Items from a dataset
*** Block opens ***

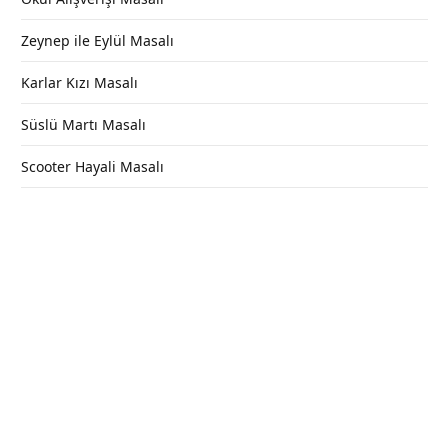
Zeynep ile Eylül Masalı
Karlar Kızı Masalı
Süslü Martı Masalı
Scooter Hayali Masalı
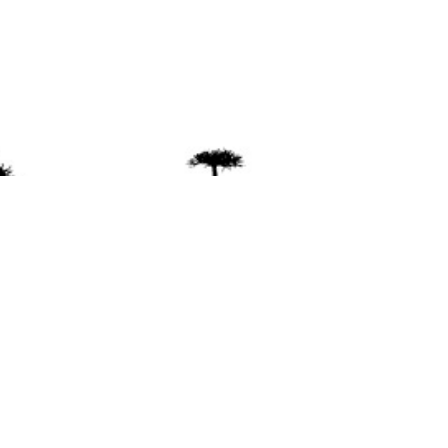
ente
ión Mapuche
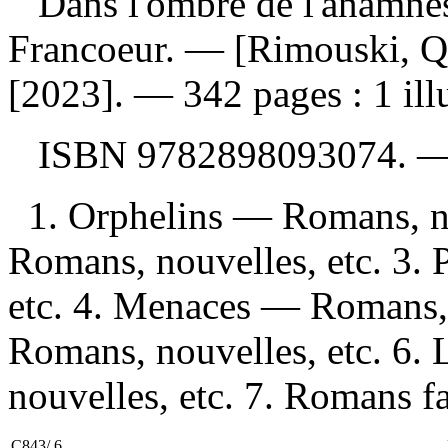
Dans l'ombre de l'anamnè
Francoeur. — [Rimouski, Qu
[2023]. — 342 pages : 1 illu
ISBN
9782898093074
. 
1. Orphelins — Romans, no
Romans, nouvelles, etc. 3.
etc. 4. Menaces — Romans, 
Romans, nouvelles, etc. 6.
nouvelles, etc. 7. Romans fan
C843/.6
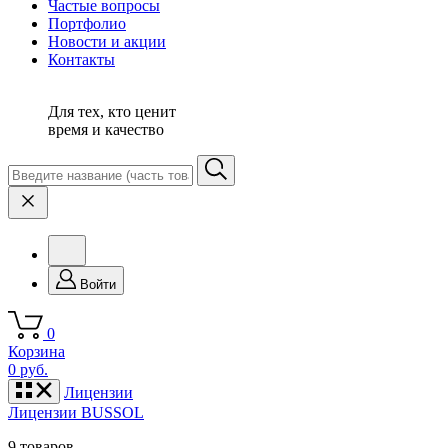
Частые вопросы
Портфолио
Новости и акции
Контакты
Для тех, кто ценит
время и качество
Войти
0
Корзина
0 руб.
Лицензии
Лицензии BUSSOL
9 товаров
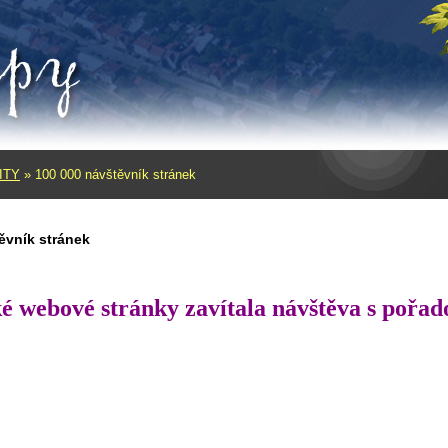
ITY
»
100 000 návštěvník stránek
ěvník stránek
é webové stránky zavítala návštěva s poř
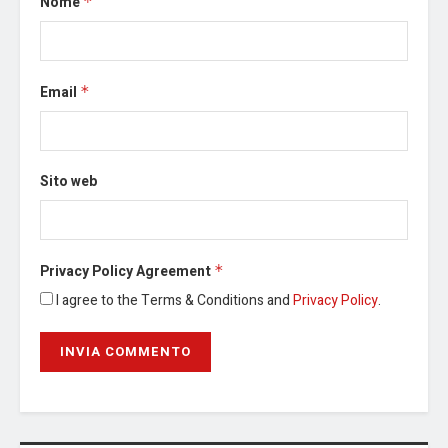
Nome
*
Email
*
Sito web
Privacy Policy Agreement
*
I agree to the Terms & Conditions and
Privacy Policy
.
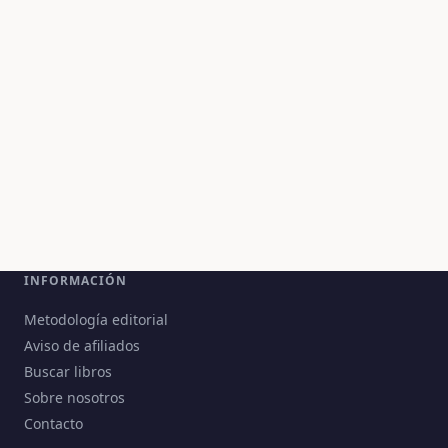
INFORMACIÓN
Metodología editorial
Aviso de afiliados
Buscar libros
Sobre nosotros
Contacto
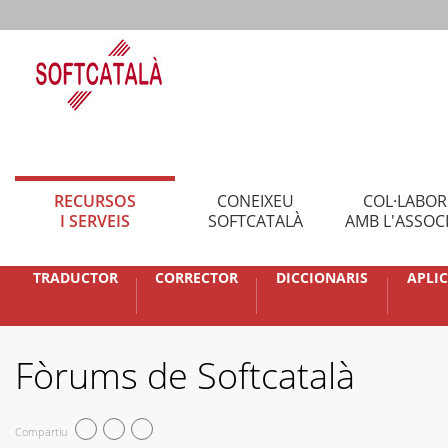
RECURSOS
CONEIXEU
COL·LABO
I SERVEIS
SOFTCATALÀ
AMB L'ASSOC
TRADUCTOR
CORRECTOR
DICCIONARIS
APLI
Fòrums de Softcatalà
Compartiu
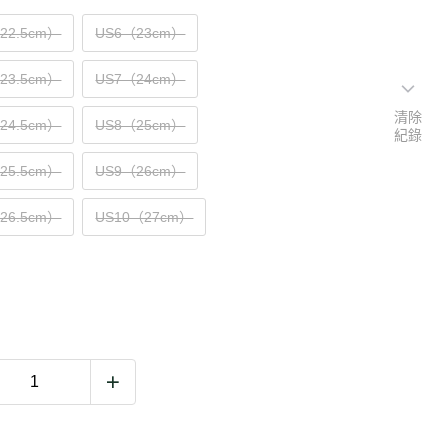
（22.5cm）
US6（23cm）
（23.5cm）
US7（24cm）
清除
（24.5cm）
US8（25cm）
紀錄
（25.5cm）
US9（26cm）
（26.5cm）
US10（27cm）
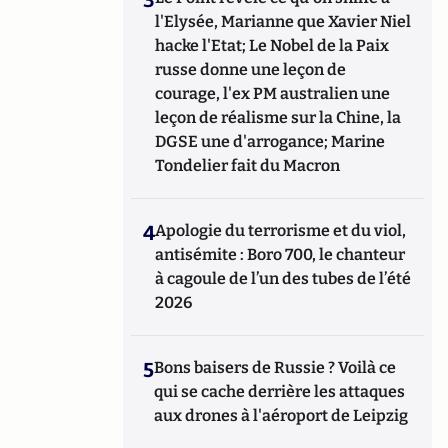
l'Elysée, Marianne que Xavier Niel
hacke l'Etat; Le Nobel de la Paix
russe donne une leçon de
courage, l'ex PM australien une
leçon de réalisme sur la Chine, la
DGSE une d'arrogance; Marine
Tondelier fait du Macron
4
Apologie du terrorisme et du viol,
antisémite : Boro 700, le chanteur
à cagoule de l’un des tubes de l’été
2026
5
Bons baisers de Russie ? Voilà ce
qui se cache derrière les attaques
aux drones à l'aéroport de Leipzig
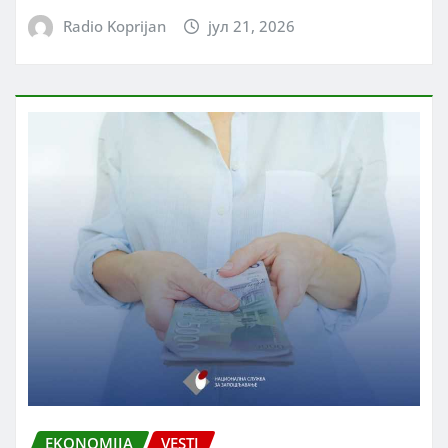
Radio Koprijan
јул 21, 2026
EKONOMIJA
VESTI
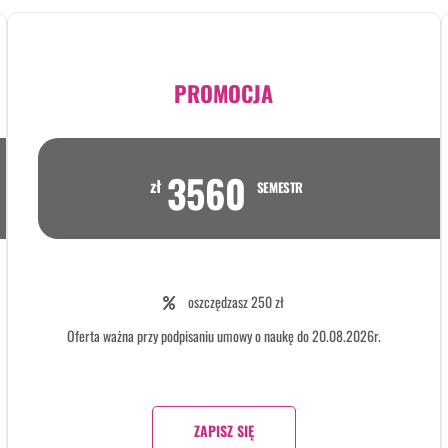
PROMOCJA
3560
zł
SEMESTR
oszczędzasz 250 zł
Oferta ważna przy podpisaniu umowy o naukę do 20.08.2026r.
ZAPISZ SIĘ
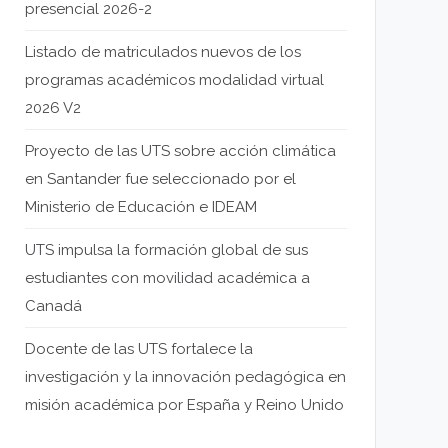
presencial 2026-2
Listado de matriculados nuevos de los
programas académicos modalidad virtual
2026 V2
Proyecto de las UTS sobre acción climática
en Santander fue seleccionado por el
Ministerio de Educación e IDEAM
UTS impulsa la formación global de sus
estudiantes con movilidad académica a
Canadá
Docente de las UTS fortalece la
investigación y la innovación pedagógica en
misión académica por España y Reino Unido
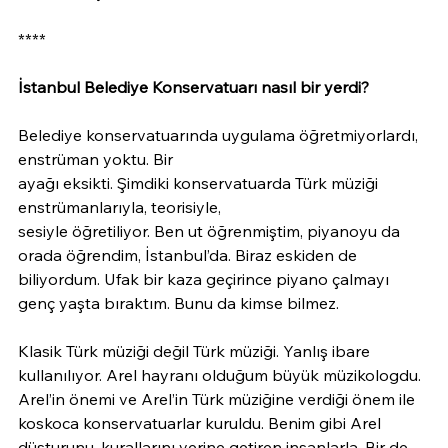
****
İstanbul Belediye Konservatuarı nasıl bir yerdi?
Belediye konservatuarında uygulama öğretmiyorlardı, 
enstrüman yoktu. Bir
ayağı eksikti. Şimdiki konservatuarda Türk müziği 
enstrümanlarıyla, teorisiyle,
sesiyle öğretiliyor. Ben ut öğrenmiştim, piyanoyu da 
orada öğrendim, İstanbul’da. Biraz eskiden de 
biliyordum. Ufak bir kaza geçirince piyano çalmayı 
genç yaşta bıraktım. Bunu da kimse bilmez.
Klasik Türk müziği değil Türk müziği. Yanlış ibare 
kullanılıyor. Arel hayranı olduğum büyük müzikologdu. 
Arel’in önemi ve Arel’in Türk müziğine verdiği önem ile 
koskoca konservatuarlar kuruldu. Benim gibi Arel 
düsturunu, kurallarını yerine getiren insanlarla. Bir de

*** Block closes ***

WHAT IS NEEDED
The lines in the records above that include the word "nouvelles" must be copied out.

ANSWER TO THE PROBLEM
Romans, nouvelles, etc. 3.
Romans, nouvelles, etc. 6.
nouvelles, etc. 7. Romans fan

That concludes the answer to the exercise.